>>>>

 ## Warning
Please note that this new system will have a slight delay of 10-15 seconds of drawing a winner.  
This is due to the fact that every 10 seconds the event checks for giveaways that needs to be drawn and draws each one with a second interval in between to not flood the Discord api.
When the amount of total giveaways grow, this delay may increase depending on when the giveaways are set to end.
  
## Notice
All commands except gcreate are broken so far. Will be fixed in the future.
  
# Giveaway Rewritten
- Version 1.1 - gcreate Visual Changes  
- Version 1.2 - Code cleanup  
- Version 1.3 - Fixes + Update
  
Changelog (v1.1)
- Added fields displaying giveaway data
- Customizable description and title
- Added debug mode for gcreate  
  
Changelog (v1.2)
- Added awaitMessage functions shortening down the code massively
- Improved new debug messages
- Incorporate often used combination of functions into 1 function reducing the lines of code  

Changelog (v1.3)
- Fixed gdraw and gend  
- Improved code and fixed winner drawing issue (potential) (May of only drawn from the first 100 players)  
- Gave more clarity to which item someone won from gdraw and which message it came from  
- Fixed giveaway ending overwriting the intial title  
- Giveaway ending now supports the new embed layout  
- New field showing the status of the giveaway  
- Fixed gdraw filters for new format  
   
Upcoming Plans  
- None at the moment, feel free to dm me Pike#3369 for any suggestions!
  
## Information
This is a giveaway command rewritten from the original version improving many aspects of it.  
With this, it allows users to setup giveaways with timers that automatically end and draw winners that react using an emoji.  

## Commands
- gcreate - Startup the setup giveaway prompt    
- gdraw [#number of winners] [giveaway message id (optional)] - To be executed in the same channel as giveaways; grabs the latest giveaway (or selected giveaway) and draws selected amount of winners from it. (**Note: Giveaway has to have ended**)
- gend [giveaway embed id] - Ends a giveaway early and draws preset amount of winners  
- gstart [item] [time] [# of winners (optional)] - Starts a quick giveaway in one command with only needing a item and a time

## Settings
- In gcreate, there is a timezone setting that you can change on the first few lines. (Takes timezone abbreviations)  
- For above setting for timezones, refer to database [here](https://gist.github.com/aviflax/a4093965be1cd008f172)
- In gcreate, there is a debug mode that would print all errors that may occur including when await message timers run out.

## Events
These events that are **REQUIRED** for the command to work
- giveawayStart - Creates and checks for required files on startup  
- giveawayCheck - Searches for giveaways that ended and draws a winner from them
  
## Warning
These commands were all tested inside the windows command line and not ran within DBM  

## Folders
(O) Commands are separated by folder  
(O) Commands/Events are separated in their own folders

<<<<
>>>>

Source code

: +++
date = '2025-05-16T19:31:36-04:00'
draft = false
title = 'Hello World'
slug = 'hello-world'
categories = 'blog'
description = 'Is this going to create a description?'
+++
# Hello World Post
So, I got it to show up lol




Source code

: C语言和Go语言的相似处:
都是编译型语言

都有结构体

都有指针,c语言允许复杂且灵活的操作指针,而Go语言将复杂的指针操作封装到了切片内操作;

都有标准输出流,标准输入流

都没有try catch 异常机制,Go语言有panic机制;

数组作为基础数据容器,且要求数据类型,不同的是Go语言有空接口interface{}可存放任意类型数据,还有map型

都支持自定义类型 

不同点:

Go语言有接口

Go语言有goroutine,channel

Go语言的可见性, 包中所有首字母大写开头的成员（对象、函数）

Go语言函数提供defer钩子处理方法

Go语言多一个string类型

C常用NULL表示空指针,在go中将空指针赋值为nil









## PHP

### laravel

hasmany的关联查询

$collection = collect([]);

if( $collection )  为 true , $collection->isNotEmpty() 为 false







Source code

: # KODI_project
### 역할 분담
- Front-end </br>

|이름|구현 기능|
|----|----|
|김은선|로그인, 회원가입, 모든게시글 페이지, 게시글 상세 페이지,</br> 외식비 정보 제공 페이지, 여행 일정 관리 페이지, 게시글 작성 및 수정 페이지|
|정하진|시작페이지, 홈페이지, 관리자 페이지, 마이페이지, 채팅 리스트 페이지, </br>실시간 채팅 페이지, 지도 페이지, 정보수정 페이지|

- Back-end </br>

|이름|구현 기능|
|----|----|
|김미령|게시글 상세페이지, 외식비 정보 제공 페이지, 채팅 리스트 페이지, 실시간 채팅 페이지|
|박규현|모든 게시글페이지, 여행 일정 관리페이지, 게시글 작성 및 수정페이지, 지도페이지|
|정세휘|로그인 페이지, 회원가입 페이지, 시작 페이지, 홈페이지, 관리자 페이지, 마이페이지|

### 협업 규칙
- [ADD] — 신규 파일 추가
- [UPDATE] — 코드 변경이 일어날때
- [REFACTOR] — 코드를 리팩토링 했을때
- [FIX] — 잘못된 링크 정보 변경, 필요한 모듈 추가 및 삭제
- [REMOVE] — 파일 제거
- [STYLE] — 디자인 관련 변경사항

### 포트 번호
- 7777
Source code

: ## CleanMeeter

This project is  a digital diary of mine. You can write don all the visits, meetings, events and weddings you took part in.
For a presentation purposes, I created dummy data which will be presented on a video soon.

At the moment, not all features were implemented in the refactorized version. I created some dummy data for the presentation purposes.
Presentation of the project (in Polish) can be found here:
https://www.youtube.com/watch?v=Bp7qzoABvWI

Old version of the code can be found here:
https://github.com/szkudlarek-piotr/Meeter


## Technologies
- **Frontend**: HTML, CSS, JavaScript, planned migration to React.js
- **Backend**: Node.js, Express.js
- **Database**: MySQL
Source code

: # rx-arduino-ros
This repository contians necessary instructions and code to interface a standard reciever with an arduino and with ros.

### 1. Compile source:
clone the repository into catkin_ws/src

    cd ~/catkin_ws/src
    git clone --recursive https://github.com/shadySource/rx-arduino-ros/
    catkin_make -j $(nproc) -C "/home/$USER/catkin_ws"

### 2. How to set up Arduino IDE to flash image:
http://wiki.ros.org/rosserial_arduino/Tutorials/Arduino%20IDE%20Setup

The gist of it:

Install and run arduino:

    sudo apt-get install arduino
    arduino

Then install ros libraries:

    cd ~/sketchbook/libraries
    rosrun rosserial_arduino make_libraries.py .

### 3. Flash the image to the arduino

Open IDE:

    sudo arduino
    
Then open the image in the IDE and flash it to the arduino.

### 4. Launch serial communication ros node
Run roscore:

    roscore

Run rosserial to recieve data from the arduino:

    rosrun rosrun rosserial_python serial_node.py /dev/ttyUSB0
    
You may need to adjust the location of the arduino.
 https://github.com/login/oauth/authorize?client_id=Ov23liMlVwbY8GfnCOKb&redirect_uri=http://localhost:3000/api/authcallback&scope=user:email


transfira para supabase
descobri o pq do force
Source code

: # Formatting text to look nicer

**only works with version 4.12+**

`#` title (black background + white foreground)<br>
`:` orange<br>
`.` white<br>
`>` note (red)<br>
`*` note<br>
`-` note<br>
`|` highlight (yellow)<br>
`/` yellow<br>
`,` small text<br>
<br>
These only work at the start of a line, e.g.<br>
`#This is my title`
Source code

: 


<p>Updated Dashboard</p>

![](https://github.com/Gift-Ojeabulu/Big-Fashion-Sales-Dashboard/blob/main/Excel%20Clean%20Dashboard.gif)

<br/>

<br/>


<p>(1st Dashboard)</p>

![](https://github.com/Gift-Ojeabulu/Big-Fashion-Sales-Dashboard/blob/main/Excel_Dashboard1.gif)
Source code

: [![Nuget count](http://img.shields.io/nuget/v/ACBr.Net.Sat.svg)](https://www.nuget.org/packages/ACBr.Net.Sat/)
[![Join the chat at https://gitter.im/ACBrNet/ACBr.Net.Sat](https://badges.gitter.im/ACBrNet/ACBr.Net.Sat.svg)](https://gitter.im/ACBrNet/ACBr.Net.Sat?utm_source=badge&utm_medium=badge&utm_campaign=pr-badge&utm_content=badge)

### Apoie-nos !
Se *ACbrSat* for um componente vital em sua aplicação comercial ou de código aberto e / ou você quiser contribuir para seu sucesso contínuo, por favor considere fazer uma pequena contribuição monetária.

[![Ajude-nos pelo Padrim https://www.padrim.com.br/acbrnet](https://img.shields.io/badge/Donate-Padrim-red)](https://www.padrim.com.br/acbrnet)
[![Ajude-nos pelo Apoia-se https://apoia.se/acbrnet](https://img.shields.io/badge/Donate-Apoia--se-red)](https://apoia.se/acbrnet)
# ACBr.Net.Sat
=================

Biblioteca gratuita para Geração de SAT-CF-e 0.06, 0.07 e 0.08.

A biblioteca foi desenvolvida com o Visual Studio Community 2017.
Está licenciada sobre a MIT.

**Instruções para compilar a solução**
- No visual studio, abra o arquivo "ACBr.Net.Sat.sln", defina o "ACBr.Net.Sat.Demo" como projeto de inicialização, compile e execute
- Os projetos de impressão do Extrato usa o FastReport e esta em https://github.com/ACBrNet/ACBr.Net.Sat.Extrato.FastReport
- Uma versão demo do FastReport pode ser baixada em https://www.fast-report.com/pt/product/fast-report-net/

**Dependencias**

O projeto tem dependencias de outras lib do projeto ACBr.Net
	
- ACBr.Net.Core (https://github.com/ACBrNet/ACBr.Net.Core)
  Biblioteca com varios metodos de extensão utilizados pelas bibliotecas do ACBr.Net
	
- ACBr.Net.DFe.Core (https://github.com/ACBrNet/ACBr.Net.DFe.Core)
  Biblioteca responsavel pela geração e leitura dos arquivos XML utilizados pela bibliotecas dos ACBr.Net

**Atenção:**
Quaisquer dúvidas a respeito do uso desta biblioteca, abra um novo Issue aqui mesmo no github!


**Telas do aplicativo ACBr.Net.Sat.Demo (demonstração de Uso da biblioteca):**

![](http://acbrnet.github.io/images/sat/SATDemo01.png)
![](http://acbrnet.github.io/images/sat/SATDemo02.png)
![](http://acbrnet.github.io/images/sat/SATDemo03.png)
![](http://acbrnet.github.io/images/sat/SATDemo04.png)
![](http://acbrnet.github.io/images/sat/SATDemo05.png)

<<<<

### Exercise description
Please give an exact copy of the lines above, beginning with the line containing "Then install ros" and running through the line containing "Then open the", and of no other lines.

### Written reply
Then install ros libraries:

    cd ~/sketchbook/libraries
    rosrun rosserial_arduino make_libraries.py .

### 3. Flash the image to the arduino

Open IDE:

    sudo arduino
    
Then open the image in the IDE and flash it to the arduino.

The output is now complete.